Historians and critics of Western music have been more attentive to the social and historical dimensions of the ‘concert’ as a specific event in time and space. Performance is a complex and layered phenomenon, each element of which has its own range and possibilities of interpretation. For instance, the ‘event’ of the legendary Canadian pianist, Glenn Gould, playing Bach’s Goldberg Variations in 1955 is comprised of at least four elements — of a particular composition (Goldberg Variations), played by a particular artist (Gould), the conjunction of Gould playing Bach, and all of these happening in a particular historical moment (1955).
But a concert is more than the sum of such parts. It represents a series of continuities and discontinuities — the modification and reassessment of a process that is invested with changing significances along the course of its history. Artists forge their individual creative identities with respect to their perceptions of the evolution of their art — this is what Said means by “self-consultative” in my epigraph. Thus individual artists bring their own historical moment to the concert experience, their unique and original presence within an inherited tradition.
Such a ‘structural’ exploration of music is beyond the scope of most contemporary music reviews, which are, as Said lamented,no better than a “report of attendance at concerts”. Bringing stringent standards of Classicism — held to be enshrined in the musical ethics of a “lost world” — into the critical evaluation of contemporary Hindustani music is no good if a sense of historical transformation (social, political and interpersonal) is left out of this evaluation. The ‘classical style’ resists being turned into an inflexible, prescriptive category. And within this necessarily protean style, there is scope for departures, arrivals, dissolutions and beginnings.

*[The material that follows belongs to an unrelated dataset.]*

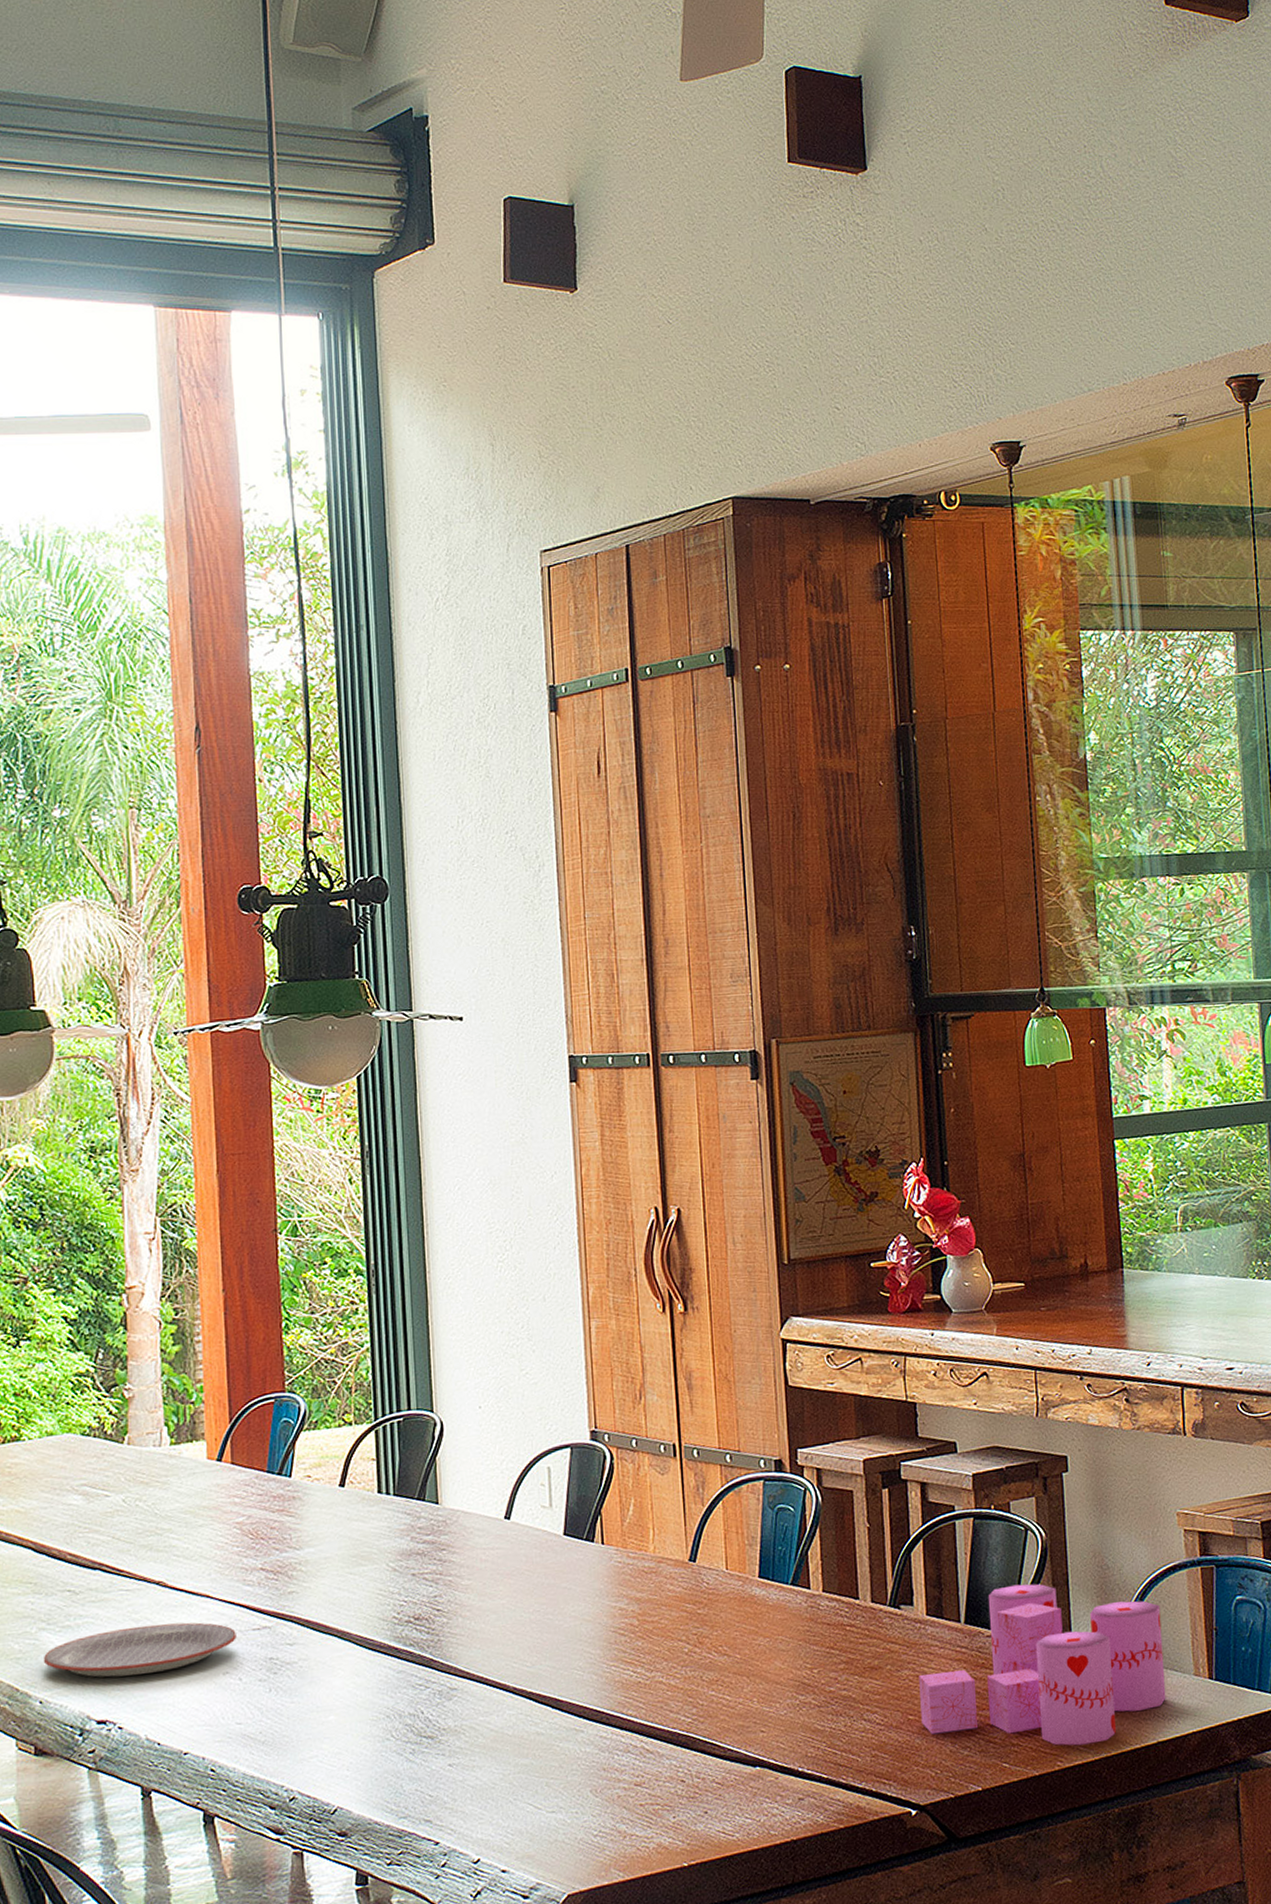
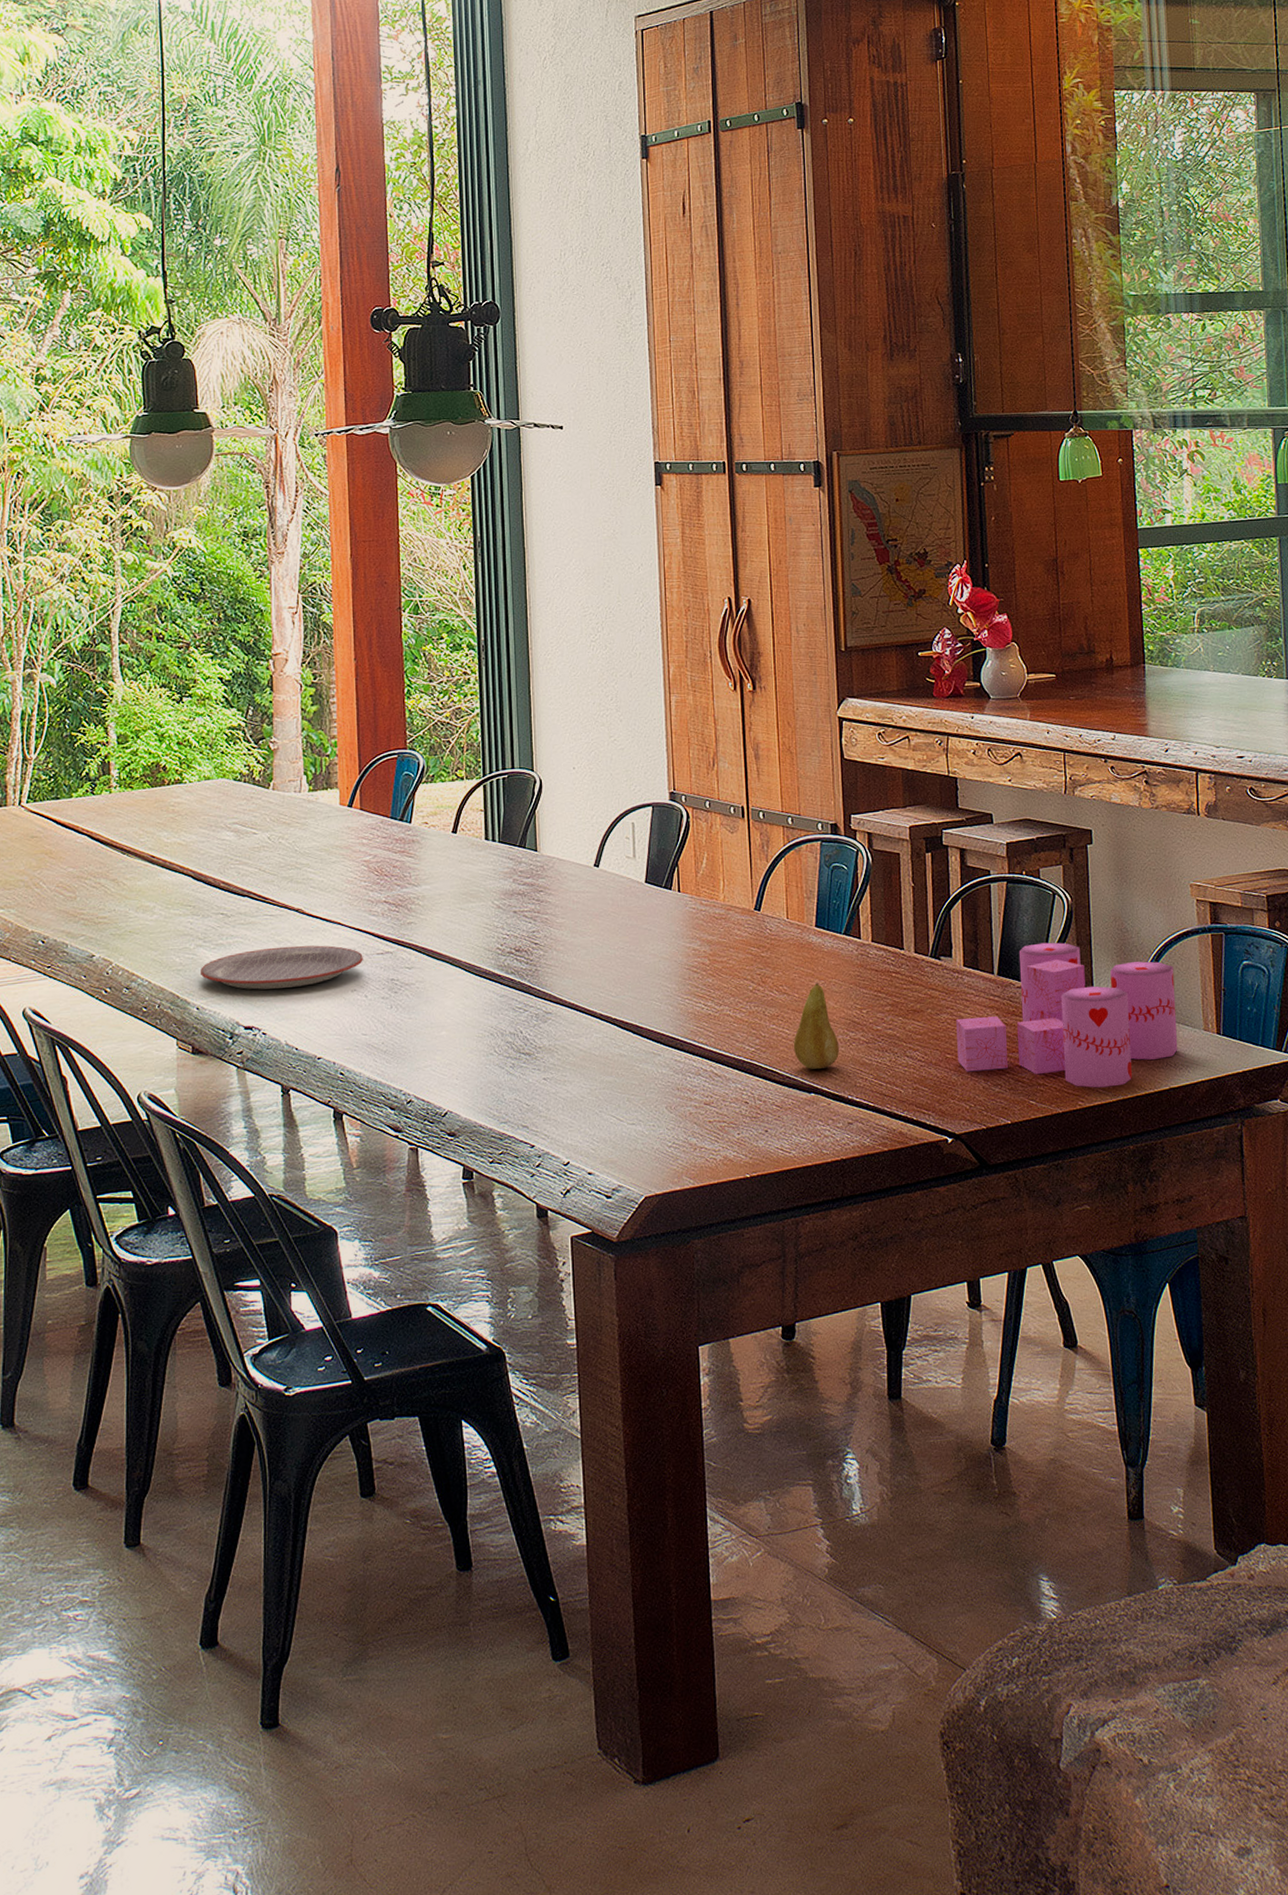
fruit: none [735,1641,788,1740] -> present [793,983,840,1070]

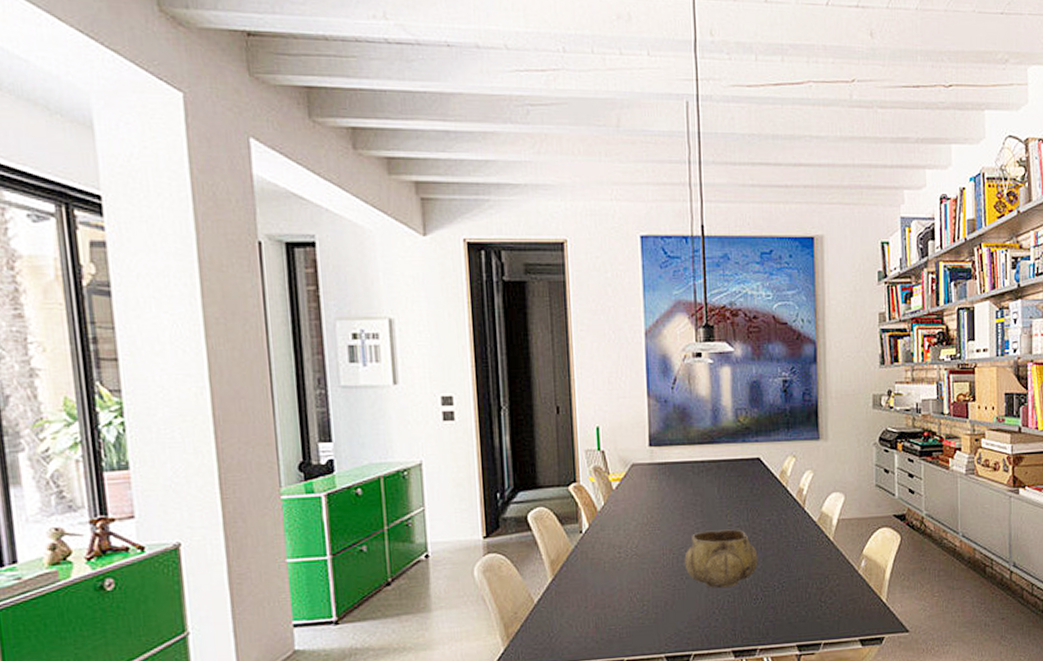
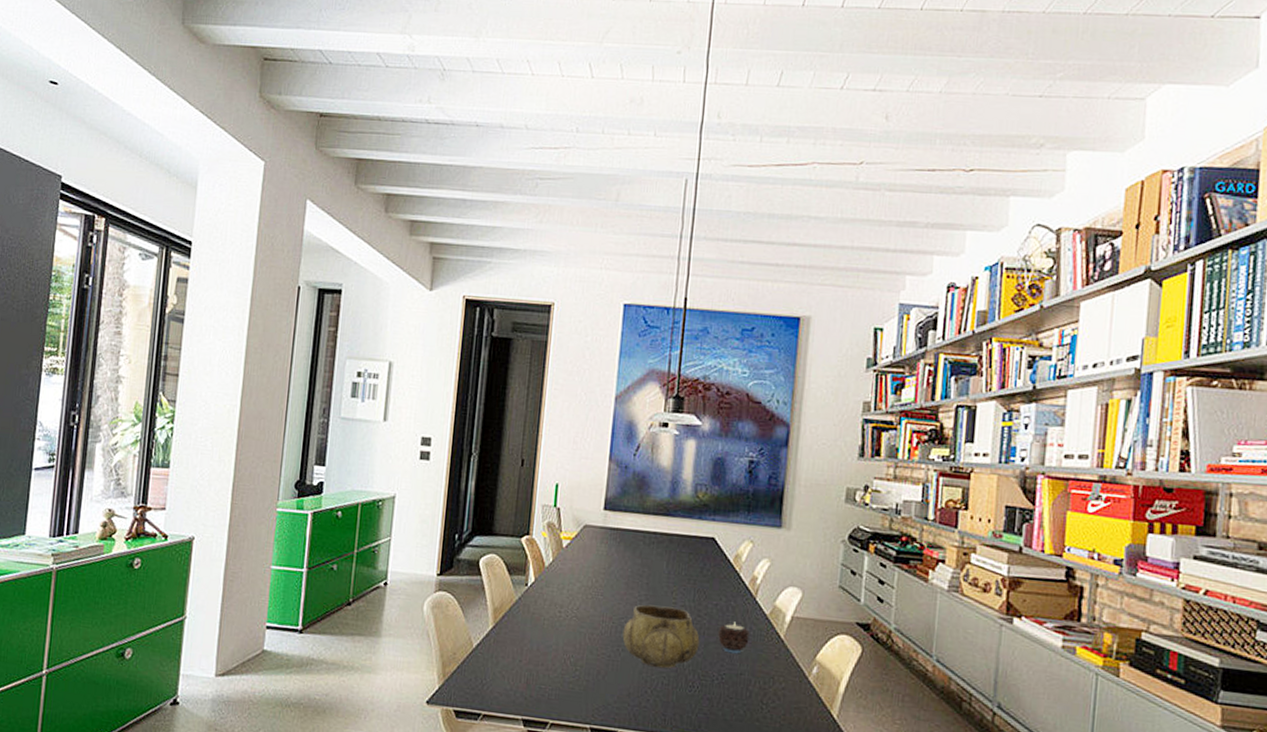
candle: none [774,533,803,562] -> present [718,622,750,654]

Amonkar’s eclectic stringing together of notes — her oddly shaped musical “dome in air” — was evidence of her innate genius in recreating not just classic compositions, but also the ‘classical style’ itself. She had given in to her capricious creativity (the word khayal is, after all, etymologically related to whimsy): bold, unhesitatingly challenging, even provocative, and yet mesmerizing in the wholeness of its final structure. The shades of other ragas in her singing appeared almost as little bursts of recognition, in the way certain words in literary classics, say in Shakespeare’s tragedies, allude to words from other classics before them, to Seneca or Ovid, for instance.
The allusive potential of Amonkar’s Yaman seemed not only to refer to other closely related ragas, but also extended to include singers from the past, whose eccentricities were appraised more fully, their originality revelled in and recognized in another time. A 78-rpm record of the mad genius from the Gwalior gharana, Ustad Rahmat Khan, made probably in the early years of the 20th century, captures a version of raga Yaman that is just a semblance of what is usually “correctly portrayed by all performers”, but far exceeds many of them in its capacity to delight and thrill.
A concert provides the ideal setting for this kind of creative dissidence, which Kishori Amonkar’s rendition of Yaman, with its iconoclastic brilliance, demonstrated last month. Treading on the edge between tradition and adventure, she had turned her concert into an occasion for a series of arguments, not only with her listeners, but also with concepts of classicism and ideas of canonized knowledge.